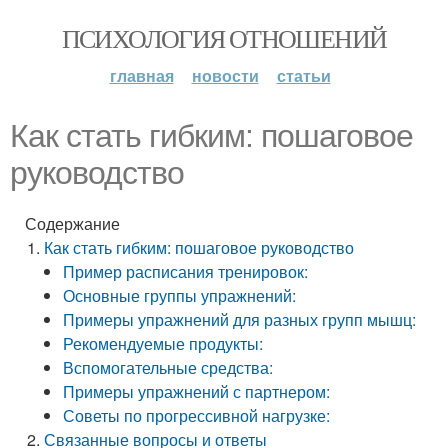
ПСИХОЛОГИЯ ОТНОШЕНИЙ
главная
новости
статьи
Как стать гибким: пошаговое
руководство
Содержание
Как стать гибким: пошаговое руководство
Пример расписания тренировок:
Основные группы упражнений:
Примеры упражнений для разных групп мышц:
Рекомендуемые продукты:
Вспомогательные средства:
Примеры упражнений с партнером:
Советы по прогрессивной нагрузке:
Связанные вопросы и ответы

■ EXERCISE PROMPT: The entries above are to be restated verbatim, with no pictures carried over.

■ WRITTEN ANSWER:
ПСИХОЛОГИЯ ОТНОШЕНИЙ
главная
новости
статьи
Как стать гибким: пошаговое
руководство
Содержание
Как стать гибким: пошаговое руководство
Пример расписания тренировок:
Основные группы упражнений:
Примеры упражнений для разных групп мышц:
Рекомендуемые продукты:
Вспомогательные средства:
Примеры упражнений с партнером:
Советы по прогрессивной нагрузке:
Связанные вопросы и ответы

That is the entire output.